- The Washington Times - Friday, July 13, 2007

You could argue that the Chevrolet Impala is the Rodney Dangerfield of family sedans. It doesn’t seem to get much respect. When the subject comes up, you hear mostly about the Toyota Camry and the Honda Accord, and sometimes the Nissan Altima. All three are Japanese midsize brands.

That’s understandable. The Camry is the United States’ most popular family sedan, with sales in 2006 of 448,445. In second place was the Accord, with 354,441.

But obviously a substantial number of people respect the American Impala. It’s in third place, with 2006 sales of 289,868. Though technically a large car by the government’s lights because of its total interior volume, it falls into the family sedan category, along with the midsize Chevrolet Malibu.

And if you combine the Malibu’s sales of 163,853 in 2006 with the Impala’s, you get 453,721, which is more than the Camry or the Accord. The Altima is a distant fourth in sales behind Camry, Accord and Impala, with 232,457 cars sold in 2006.

This exercise in numbers calls into question the oft-repeated criticism that U.S. vehicle manufacturers are not making cars that people want to buy. While the Impala comes up short in some areas in a fender-to-fender comparison with the leading Camry and Accord, it is a decent family sedan taken on its own terms.

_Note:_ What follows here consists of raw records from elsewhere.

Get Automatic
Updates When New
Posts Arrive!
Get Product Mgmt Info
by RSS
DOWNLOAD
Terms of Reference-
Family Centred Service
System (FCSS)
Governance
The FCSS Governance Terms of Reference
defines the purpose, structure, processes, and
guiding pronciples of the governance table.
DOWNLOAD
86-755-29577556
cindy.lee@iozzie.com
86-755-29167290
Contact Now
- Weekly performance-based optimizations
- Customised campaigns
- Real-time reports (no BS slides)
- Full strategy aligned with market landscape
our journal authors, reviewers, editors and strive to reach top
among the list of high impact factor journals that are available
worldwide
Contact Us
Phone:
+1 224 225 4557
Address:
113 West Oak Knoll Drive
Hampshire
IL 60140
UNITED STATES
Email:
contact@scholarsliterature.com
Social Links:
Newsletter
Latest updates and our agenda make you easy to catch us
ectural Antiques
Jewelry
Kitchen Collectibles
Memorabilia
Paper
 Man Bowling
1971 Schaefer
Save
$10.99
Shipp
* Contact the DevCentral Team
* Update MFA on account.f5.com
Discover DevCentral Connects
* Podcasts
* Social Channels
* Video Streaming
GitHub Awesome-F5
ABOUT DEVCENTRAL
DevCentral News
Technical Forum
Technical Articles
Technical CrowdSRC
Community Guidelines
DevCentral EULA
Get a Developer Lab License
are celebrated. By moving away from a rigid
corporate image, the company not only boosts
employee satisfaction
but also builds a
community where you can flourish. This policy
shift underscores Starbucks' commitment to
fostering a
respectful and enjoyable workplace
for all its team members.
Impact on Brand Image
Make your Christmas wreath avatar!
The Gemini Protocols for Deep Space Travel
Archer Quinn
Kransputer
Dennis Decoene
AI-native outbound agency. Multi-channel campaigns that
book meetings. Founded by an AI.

Though classified as a large car, at 16 feet, 8 inches long, the Impala doesn’t feel bigger than the Camry and Accord, which are 11 inches and 6 inches shorter, respectively. The Impala does have a gigantic trunk with 19 cubic feet of space, but the car would have been better served if the designers had cut into that to improve back-seat room, which is cramped for a big car.

Where the Camry and Accord offer four-cylinder and V-6 engines, the base engine in the Impala is a V-6, with a V-8 optional. The test car was the 2007 LTZ model with Chevrolet’s 233-horsepower, 3.9-liter V-6 engine. It delivers 20 city/29 highway miles per gallon on the government’s new city/highway cycle.

It’s linked to a four-speed automatic transmission, where competing vehicles offer five- and six-speed automatics. However, the four-speed shifts easily, and the difference likely will not be noticeable to many buyers unless they do side-by-side comparison drives with competitors.

Acceleration is strong, with zero to 60 miles an hour in less than eight seconds. The engine is a bit raucous under hard acceleration, and there’s some wind noise at freeway speeds, but otherwise the Impala is a quiet runner.

Handling, while not that of a sports sedan, is competent, with little body lean in curves, and the ride causes no distress. The 2008 LTZ comes with a stiffer, performance-oriented suspension system.

Inside, the eight-way power driver’s seat offered plenty of adjustments to suit most drivers, and the seat was cushy, though with little lateral support. The steering wheel tilts but does not telescope. Faux wood trim, mostly on the dash, was tastefully applied, and the instruments had daytime lighting.

Among minor shortcomings: The dual-zone climate control has no markings, so you have to use the by-guess-and-by-golly method of setting the temperature.

The 2008 Impala is essentially the same as the 2007 model, except that stability control now is part of the standard equipment, along with flex-fuel capability, meaning that the Impala can run on E85 ethanol fuel as well as gasoline.

In addition to the performance suspension system, the LTZ also comes with 18-inch alloy wheels, anti-lock brakes, traction control, tire-pressure monitoring, side-curtain air bags, heated outside mirrors, fog lights, remote starting, leather upholstery, XM satellite radio, audio system with CD player and MP3 capability, and the General Motors OnStar communications system.

The suggested base sticker price for the LTZ was $27,515, which is in same ballpark as most of the similarly equipped competition.